The second season of Humans is peppered with scenes like that, as well as several ancillary story lines, including one that centers around a grieving scientist played by Carrie-Anne Moss, that demonstrate how synth technology may be pushed further forward in potentially problematic ways. As was the case in season one, the actors deliver uniformly and admirably controlled performances. In particular, Chan and Ruth Bradley, who plays Karen, a police detective who also happens to be an undercover synth, are exceptionally deft at hopscotching between the human and the cyborg, transitioning believably from deadpan, mechanized responses to expressions of genuine warmth and raw shock. There are moments when disbelief is asked to be suspended a bit too severely — at one point, a synth shows up in the Hawkinses’ kitchen, but it’s unclear how she got in their house or how she would have even known their new address. But those nagging issues, while noticeable, aren’t distracting enough to detract from the stronger sense of momentum and the broader sense of scope.
Westworld isn’t the only show Humans calls to mind, with its mix of sci-fi, interpersonal drama, and discussions of ethical responsibility. There are moments, especially with the plotline that involves Moss and her relationship with a sophisticated operating system, that are reminiscent of the film Her, too. Those aforementioned qualities and the show’s distinctly British vibe (while based on a Swedish series, Humans was co-created for the U.K.’s Channel Four by Sam Vincent and Jonathan Brackley) also feel of a kind with the high-tech anthology series Black Mirror. It’s become all too common these days to hear people say they feel like they’re living in a Black Mirror episode, either because bee-pollinating drones are apparently becoming an actual thing (for more: see Black Mirror season three) or because of the insanity of our current political climate (for more: see Black Mirror episodes from seasons one and two, as well as the headlines on the New York Times homepage at any given moment).
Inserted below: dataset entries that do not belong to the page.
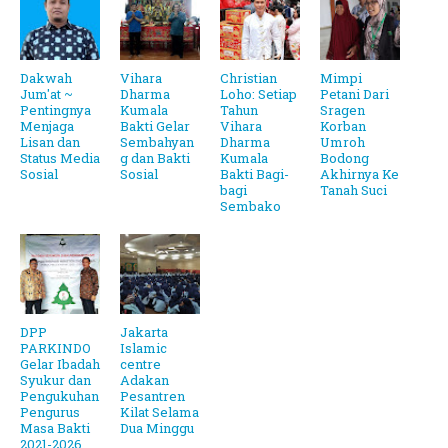
Dakwah
Vihara
Christian
Mimpi
Jum'at ~
Dharma
Loho: Setiap
Petani Dari
Pentingnya
Kumala
Tahun
Sragen
Menjaga
Bakti Gelar
Vihara
Korban
Lisan dan
Sembahyan
Dharma
Umroh
Status Media
g dan Bakti
Kumala
Bodong
Sosial
Sosial
Bakti Bagi-
Akhirnya Ke
bagi
Tanah Suci
Sembako
DPP
Jakarta
PARKINDO
Islamic
Gelar Ibadah
centre
Syukur dan
Adakan
Pengukuhan
Pesantren
Pengurus
Kilat Selama
Masa Bakti
Dua Minggu
2021-2026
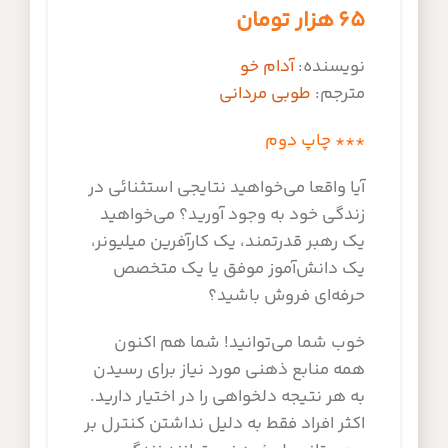
۶۵
هزار تومان
نویسنده:
آدام خو
مترجم:
طوبی مردانی
*** چاپ دوم
آيا واقعا مي‌خواهيد نتايجي استثنائي در
زندگي خود به وجود آوريد؟ مي‌خواهيد
يک رهبر قدرتمند، يک کارآفرین ميليونر،
يک دانش‌آموز موفق یا يک متخصص
حرفه‌اي فروش باشيد؟
خوب شما مي‌توانيد! شما هم اکنون
همه منابع ذهني مورد نياز برای رسيدن
به هر نتيجه دلخواهي را در اختيار داريد.
اکثر افراد فقط به دليل نداشتن کنترل بر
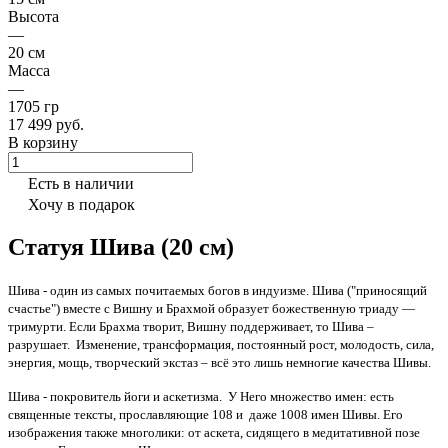
Высота
—
20 см
Масса
—
1705 гр
17 499 руб.
В корзину
Есть в наличии
Хочу в подарок
Статуя Шива (20 см)
Шива - один из самых почитаемых богов в индуизме. Шива ("приносящий
счастье") вместе с Вишну и Брахмой образует божественную триаду —
тримурти. Если Брахма творит, Вишну поддерживает, то Шива –
разрушает. Изменение, трансформация, постоянный рост, молодость, сила,
энергия, мощь, творческий экстаз – всё это лишь немногие качества Шивы.
Шива - покровитель йоги и аскетизма. У Него множество имен: есть
священные тексты, прославляющие 108 и даже 1008 имен Шивы. Его
изображения также многолики: от аскета, сидящего в медитативной позе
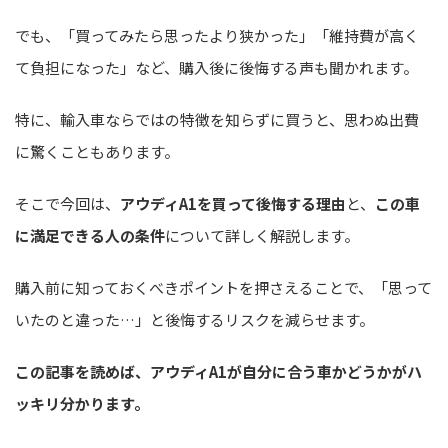
でも、「買ってみたら思ったより狭かった」「維持費が高く
て負担になった」など、購入後に後悔する声も聞かれます。
特に、輸入車ならではの特徴を知らずに買うと、思わぬ出費
に驚くこともあります。
そこで今回は、
アウディA1を買って後悔する理由
と、
この車
に満足できる人の条件
について詳しく解説します。
購入前に知っておくべきポイントを押さえることで、「思って
いたのと違った…」と後悔するリスクを減らせます。
この記事を読めば、アウディA1が自分に合う車かどうかがハ
ッキリ分かります。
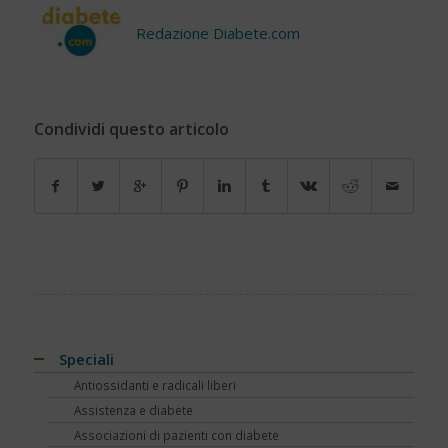
Redazione Diabete.com
Condividi questo articolo
Speciali
Antiossidanti e radicali liberi
Assistenza e diabete
Associazioni di pazienti con diabete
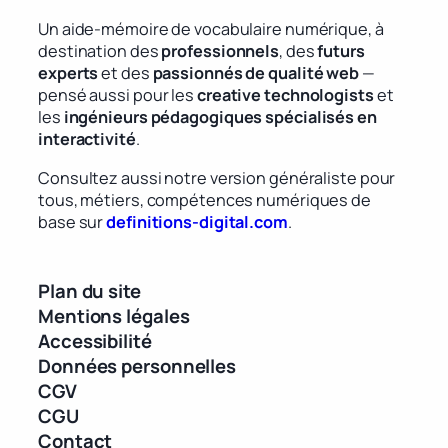
Un aide-mémoire de vocabulaire numérique, à
destination des
professionnels
, des
futurs
experts
et des
passionnés de qualité web
—
pensé aussi pour les
creative technologists
et
les
ingénieurs pédagogiques spécialisés en
interactivité
.
Consultez aussi notre version généraliste pour
tous, métiers, compétences numériques de
base sur
definitions-digital.com
.
Plan du site
Mentions légales
Accessibilité
Données personnelles
CGV
CGU
Contact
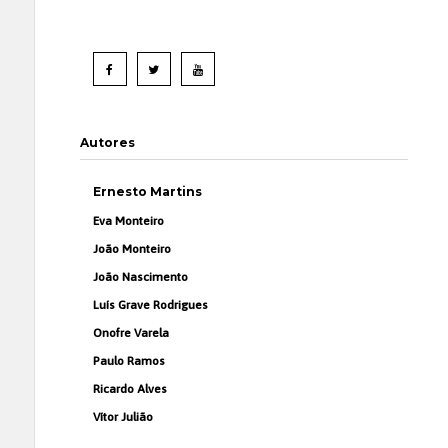
Autores
Ernesto Martins
Eva Monteiro
João Monteiro
João Nascimento
Luís Grave Rodrigues
Onofre Varela
Paulo Ramos
Ricardo Alves
Vítor Julião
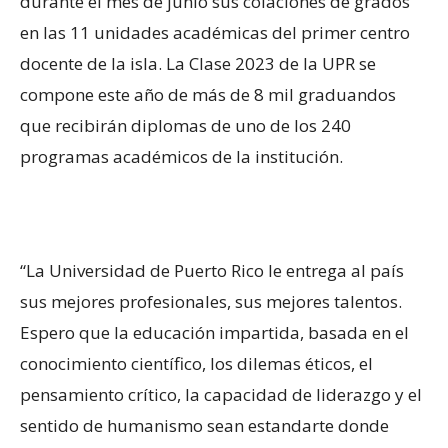
durante el mes de junio sus colaciones de grados
en las 11 unidades académicas del primer centro
docente de la isla. La Clase 2023 de la UPR se
compone este año de más de 8 mil graduandos
que recibirán diplomas de uno de los 240
programas académicos de la institución.
“La Universidad de Puerto Rico le entrega al país
sus mejores profesionales, sus mejores talentos.
Espero que la educación impartida, basada en el
conocimiento científico, los dilemas éticos, el
pensamiento crítico, la capacidad de liderazgo y el
sentido de humanismo sean estandarte donde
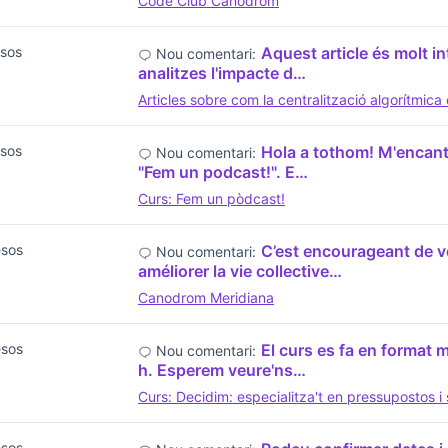
Code Club Canòdrom
sos
Aquest article és molt i
Nou comentari:
analitzes l'impacte d…
Articles sobre com la centralització algorítmica
sos
Hola a tothom! M'encanta
Nou comentari:
"Fem un podcast!". E…
Curs: Fem un pòdcast!
esos
C’est encourageant de vo
Nou comentari:
améliorer la vie collective…
Canodrom Meridiana
esos
El curs es fa en format 
Nou comentari:
h. Esperem veure'ns…
Curs: Decidim: especialitza't en pressupostos 
esos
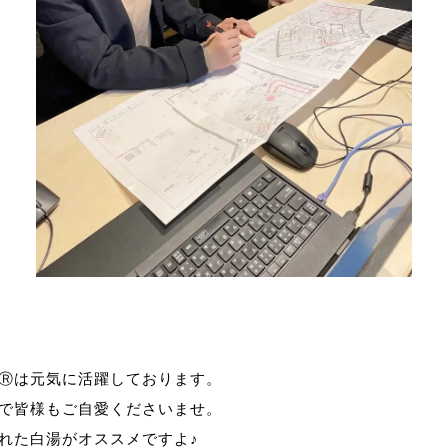
 風量測定
 風量測定
Ⓡは元気に活躍しております。
で皆様もご自愛くださいませ。
れた白湯がオススメですよ♪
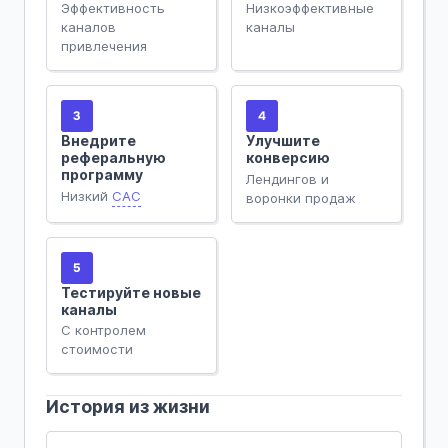
Эффективность
Низкоэффективные
каналов
каналы
привлечения
3
4
Внедрите
Улучшите
реферальную
конверсию
программу
Лендингов и
Низкий
CAC
воронки продаж
5
Тестируйте новые
каналы
С контролем
стоимости
История из жизни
Humans also feels like a reflection of these times, from its snapshots of demonstrations (the ones on the show are spearheaded by protesters against synth labor) to the public discomfort with treating the synths like regular members of society. If you swap out synth with undocumented immigrants or refugees, Humans would be a different show. But not that different.
Later in the season, when Joe expresses interest in relocating to a synth-free town, Laura asks, “What for, to live in some phony, backward-looking bubble where everyone can pretend the future isn’t happening?” Again, she’s talking about the England that exists within the context of this vividly drawn series. But it’s impossible to hear her question and not think about the Brexiting United Kingdom or Trump’s America at this moment. That subtext is right there, embedded in Humans’ rich, intricate code.